# [Task brief]
Determine how many lines of the data include the word "assign", and write only that number.
─── Material for this task
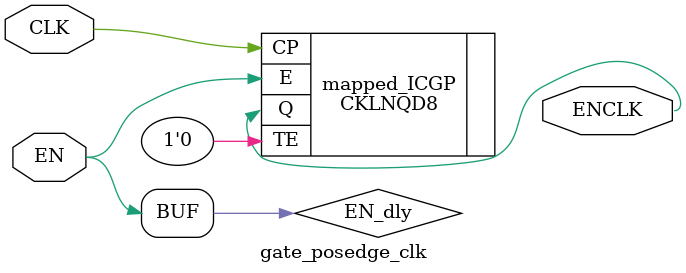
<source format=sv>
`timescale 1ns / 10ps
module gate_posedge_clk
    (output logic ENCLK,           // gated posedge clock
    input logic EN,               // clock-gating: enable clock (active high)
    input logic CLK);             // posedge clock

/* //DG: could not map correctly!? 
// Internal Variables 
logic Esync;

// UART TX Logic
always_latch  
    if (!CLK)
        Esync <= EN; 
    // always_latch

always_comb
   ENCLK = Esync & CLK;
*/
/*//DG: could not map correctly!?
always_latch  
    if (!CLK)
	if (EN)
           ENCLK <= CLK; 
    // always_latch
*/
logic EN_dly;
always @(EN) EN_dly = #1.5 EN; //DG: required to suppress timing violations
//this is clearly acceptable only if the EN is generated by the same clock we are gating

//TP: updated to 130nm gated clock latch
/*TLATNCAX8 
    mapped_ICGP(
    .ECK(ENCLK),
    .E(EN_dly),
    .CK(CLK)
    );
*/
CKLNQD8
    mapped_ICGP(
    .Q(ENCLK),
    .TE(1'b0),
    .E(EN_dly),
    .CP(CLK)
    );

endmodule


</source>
──────
─── Material for this task
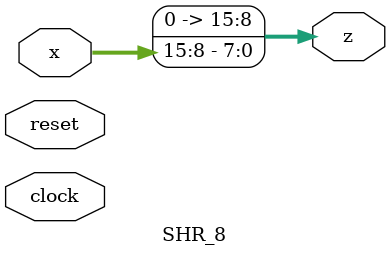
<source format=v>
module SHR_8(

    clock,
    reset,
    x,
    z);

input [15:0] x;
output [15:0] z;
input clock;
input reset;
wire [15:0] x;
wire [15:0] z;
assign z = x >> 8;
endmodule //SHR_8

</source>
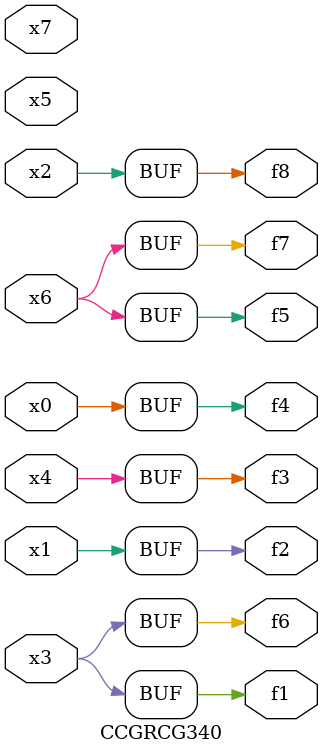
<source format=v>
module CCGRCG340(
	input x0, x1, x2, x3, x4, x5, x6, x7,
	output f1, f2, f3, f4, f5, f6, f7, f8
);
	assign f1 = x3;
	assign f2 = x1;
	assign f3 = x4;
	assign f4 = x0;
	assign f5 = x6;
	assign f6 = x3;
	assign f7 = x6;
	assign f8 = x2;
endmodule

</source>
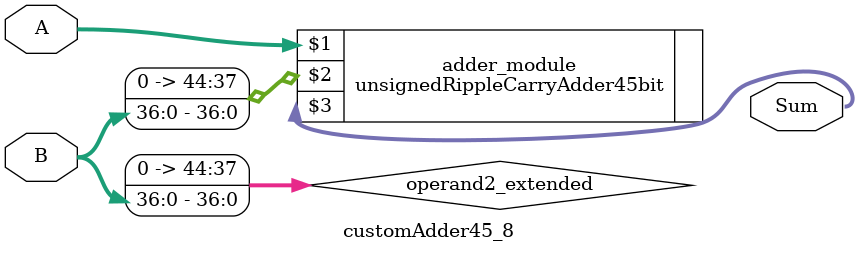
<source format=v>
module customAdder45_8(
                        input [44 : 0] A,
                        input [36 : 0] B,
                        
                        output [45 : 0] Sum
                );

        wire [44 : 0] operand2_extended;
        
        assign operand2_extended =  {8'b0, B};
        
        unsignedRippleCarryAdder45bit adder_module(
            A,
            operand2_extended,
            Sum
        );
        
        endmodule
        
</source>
──────
─── Material for this task
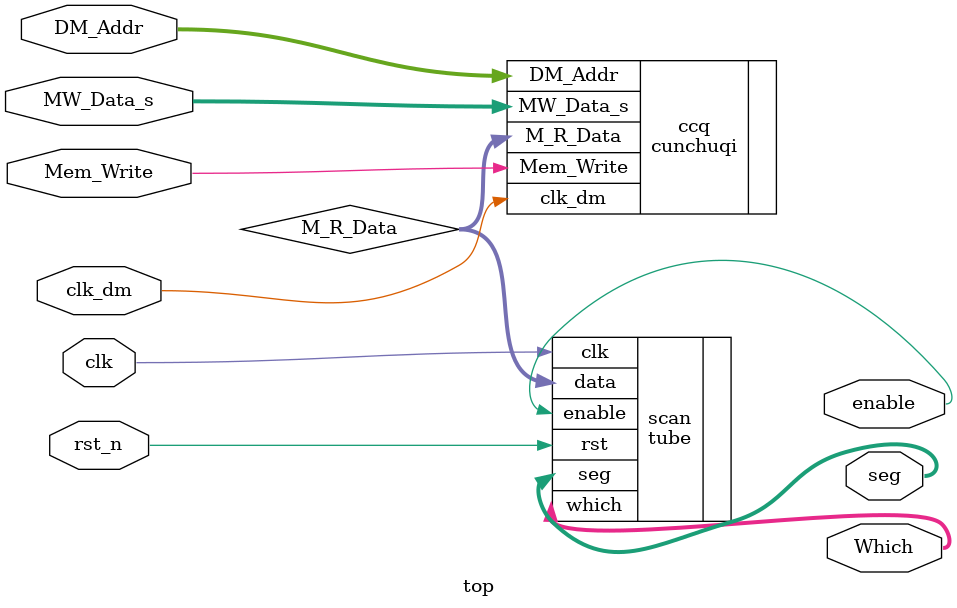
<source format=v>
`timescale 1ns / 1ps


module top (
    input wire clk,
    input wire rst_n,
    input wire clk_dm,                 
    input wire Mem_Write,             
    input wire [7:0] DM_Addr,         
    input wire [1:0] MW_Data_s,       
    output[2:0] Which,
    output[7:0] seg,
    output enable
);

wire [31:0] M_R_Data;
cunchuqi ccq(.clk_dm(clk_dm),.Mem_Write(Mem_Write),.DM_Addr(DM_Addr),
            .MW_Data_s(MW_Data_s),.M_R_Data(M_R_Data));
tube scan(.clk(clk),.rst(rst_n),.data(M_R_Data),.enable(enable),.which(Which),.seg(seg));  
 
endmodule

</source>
──────
# [Expected output]
10